Melbourne, Australia – the Internets domain-name management body spent a good part of its quarterly meeting here grappling over the terms of its agreement with VeriSign, the biggest player in the domain-name market. In the end, it put a new configuration of that agreement out for public comment and scheduled a vote for April 2.
The outcome will have important implications for the future management of domain names, the bedrock on which the commercial Web is built.
Currently, VeriSign subsidiary Network Solutions Inc. controls the lucrative registry, or database of registered domain names, for dot-com, dot-net and dot-org, and also operates a registrar business retailing domain-name registrations.
At the meeting last week, the Internet Corporation for Assigned Names and Numbers considered altering a 1999 deal it entered into with the Department of Commerce and NSI; that deal allows the company to continue its control of the registry for the three top domains until 2007 — if it sells off its registrar business by May 10. NSI receives $6 per year for each name registered.
Under the revised agreement put forward at the meeting, VeriSign would operate the registry for dot-com until 2007, with a presumptive right of renewal, and hold onto its registrar business.

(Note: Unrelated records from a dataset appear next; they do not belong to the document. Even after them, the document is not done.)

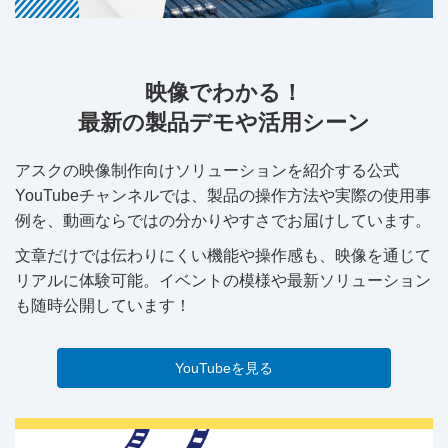
映像でわかる！
最新の製品デモや活用シーン
アスクの映像制作向けソリューションを紹介する公式
YouTubeチャンネルでは、製品の操作方法や実際の使用事
例を、動画ならではの分かりやすさでお届けしています。
文章だけでは伝わりにくい機能や操作感も、映像を通じて
リアルに体験可能。イベントの模様や最新ソリューション
も随時公開しています！
YouTubeを見る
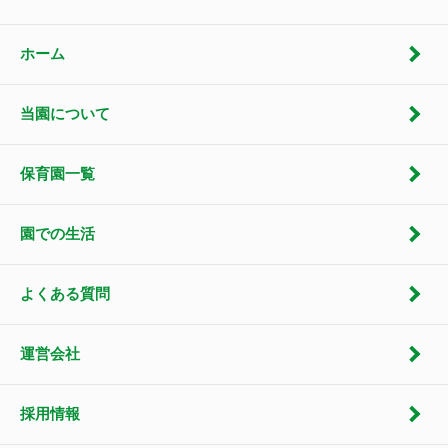
ホーム
当園について
保育園一覧
園での生活
よくある質問
運営会社
採用情報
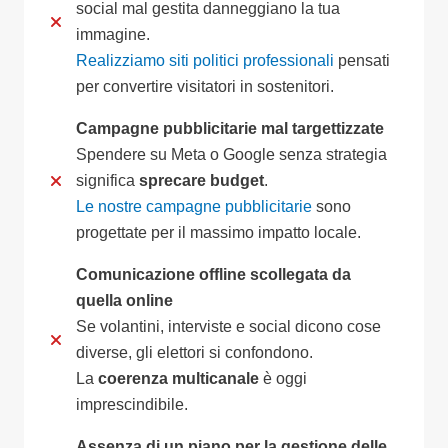
social mal gestita danneggiano la tua
immagine.
Realizziamo siti politici professionali
pensati
per convertire visitatori in sostenitori.
Campagne pubblicitarie mal targettizzate
Spendere su Meta o Google senza strategia
significa
sprecare budget
.
Le nostre campagne pubblicitarie
sono
progettate per il massimo impatto locale.
Comunicazione offline scollegata da
quella online
Se volantini, interviste e social dicono cose
diverse, gli elettori si confondono.
La
coerenza multicanale
è oggi
imprescindibile.
Assenza di un piano per la gestione delle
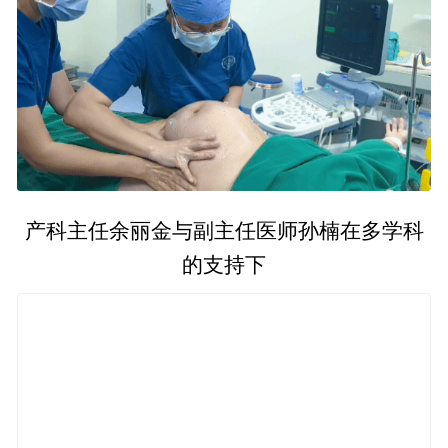
产科主任余丽金与副主任医师孙楠在多学科
的支持下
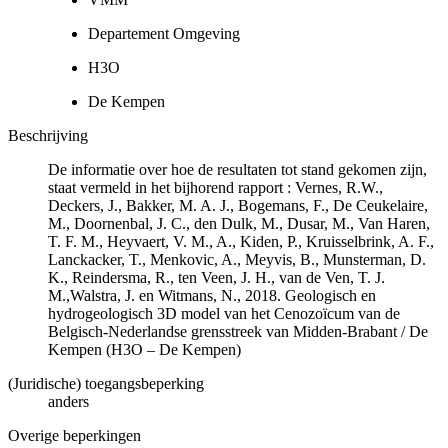
Departement Omgeving
H3O
De Kempen
Beschrijving
De informatie over hoe de resultaten tot stand gekomen zijn,
staat vermeld in het bijhorend rapport : Vernes, R.W.,
Deckers, J., Bakker, M. A. J., Bogemans, F., De Ceukelaire,
M., Doornenbal, J. C., den Dulk, M., Dusar, M., Van Haren,
T. F. M., Heyvaert, V. M., A., Kiden, P., Kruisselbrink, A. F.,
Lanckacker, T., Menkovic, A., Meyvis, B., Munsterman, D.
K., Reindersma, R., ten Veen, J. H., van de Ven, T. J.
M.,Walstra, J. en Witmans, N., 2018. Geologisch en
hydrogeologisch 3D model van het Cenozoïcum van de
Belgisch-Nederlandse grensstreek van Midden-Brabant / De
Kempen (H3O – De Kempen)
(Juridische) toegangsbeperking
anders
Overige beperkingen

It would also give up control over the dot-org registry by 2002, and would have to compete with other companies after 2006 to operate the dot-net registry.
The debate centers on how each version affects competition.
ICANN officials said the 1999 agreement was a “bad deal” and would have made it difficult for the board not to renew VeriSigns registry control for all three domains. The new deal, they said, gives ICANN more oversight of VeriSign. If ICANN rejects the new deal, VeriSign officials said they would sell its registrar operations.
But some of VeriSigns competitors complained that they werent being given enough time to weigh the impact of the new deal.